Which NHL teams should be worrying the most about goaltending?
There’s always a good collection of struggling goalies to start an NHL season. Check that: there’s always a good collection of struggling goalies during any part of the NHL season. It’s just more noticeable in October because October’s stats are the only ones on the book.
That’s not to say every goalie that’s playing poorly now will bounce back, but we should probably give the benefit of doubt to the following two players:
Roberto Luongo (3.17 GAA, .877 SV%) – Typically struggles early in the season. His save percentage last October was .906, the year before it was .902, and the year before that it was 902. I’m not sure why Luongo’s been so mediocre in October, but his only good October with the Canucks was 2006-07, his first with the club. So no worries now. Not for the regular season at least.
Carey Price (3.13 GAA, .878 SV%) – Let’s see how he does once the Canadiens have a healthy defense. So far this season, Jacques Martin has been forced to skate the wheels off PK Subban (who’s been awful), with the likes of Yannick Weber and NHL newbies Alexei Emelin and Raphael Diaz seeing significant minutes as well.
While we won’t write off Luongo and Price quite yet, the following two guys are a slight worry:
Jaroslav Halak (3.47 GAA, .835 SV%) – No offense to back-up Brian Elliott, who’s played extremely well in relief, but the Blues need Halak to figure things out if they want to get back to the playoffs. Unlike Montreal, St. Louis hasn’t had a ton of injuries on the back end to use an excuse.

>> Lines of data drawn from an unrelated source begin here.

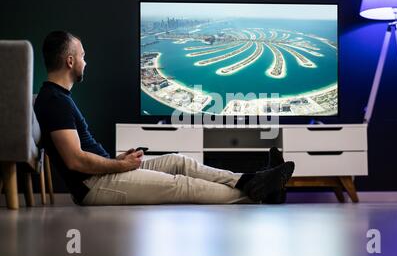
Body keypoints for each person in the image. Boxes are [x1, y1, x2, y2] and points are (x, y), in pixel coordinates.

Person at [34, 31, 295, 206]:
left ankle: (252, 179)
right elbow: (75, 160)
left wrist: (118, 160)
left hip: (104, 172)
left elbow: (81, 155)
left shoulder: (58, 97)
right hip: (94, 186)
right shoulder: (54, 101)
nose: (85, 62)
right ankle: (259, 193)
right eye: (82, 56)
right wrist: (118, 166)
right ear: (70, 61)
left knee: (179, 162)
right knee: (181, 185)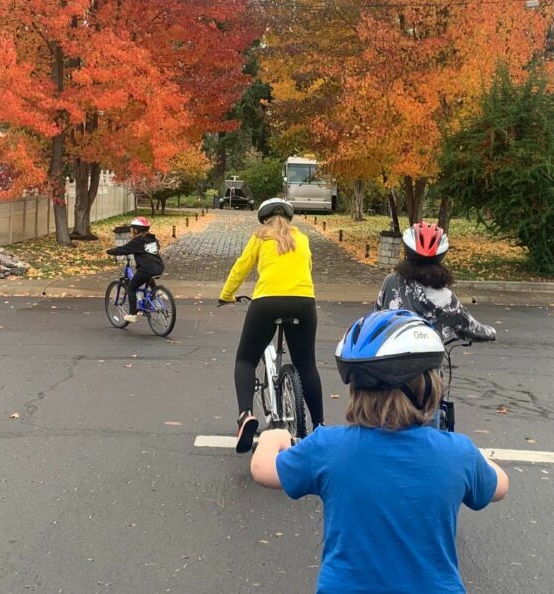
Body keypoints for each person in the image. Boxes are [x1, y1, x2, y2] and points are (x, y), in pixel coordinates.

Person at [250, 310, 509, 593]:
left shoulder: (327, 447)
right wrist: (474, 457)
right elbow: (499, 486)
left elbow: (262, 470)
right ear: (429, 387)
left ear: (356, 389)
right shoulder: (458, 454)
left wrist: (272, 437)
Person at [218, 198, 324, 453]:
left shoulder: (260, 238)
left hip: (267, 302)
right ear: (289, 219)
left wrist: (226, 295)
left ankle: (245, 416)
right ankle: (319, 426)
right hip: (303, 302)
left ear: (264, 219)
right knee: (306, 364)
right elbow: (307, 268)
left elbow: (240, 268)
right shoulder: (303, 238)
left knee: (245, 360)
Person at [376, 221, 497, 344]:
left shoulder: (391, 281)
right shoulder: (447, 299)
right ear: (440, 257)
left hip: (387, 354)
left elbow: (376, 317)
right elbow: (472, 327)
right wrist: (490, 332)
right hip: (426, 358)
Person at [105, 216, 163, 323]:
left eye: (132, 229)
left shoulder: (137, 241)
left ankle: (132, 314)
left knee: (131, 288)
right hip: (159, 267)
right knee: (148, 277)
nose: (131, 232)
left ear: (136, 230)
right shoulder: (153, 240)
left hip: (147, 269)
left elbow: (123, 249)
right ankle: (156, 292)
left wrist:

Carlo Colaiacovo has missed time and Nikita Nikitin has been forced to play more than he should, but that’s not enough to let Halak off the hook. There’s also the fact Halak hasn’t just been bad, he’s been downright dreadful.
Ilya Bryzgalov (2.85 GAA, .895 SV%) – We all know how much the Flyers have invested in Bryzgalov. He started out well with his new team, but hasn’t been good his last two games. Philadelphia can score enough goals to mitigate a spell of poor goaltending, but Bryzgalov isn’t playing behind Dave Tippett’s system anymore, and there are more than enough people who will be happy to point that out.
Finally, these two goalies are an enormous concern:
Steve Mason (3.53 GAA, .878 SV%) – Scott Howson’s failure to properly address the goaltending situation in Columbus might ultimately be his downfall. The general manager that went on an offseason spending spree knew Mason hadn’t played well since his rookie season, yet he still rolled the dice. If the Jackets don’t find a legitimate starting goalie soon, they’ll be done by Christmas, and so might Howson.
Dwayne Roloson (5.11 GAA, .858 SV%) – He’s 42. That’s old. It’s really as simple as that. Mathieu Garon has been outstanding in relief of Roloson, but if the Lightning want to make another deep run in the playoffs, GM Steve Yzerman may want to make a move.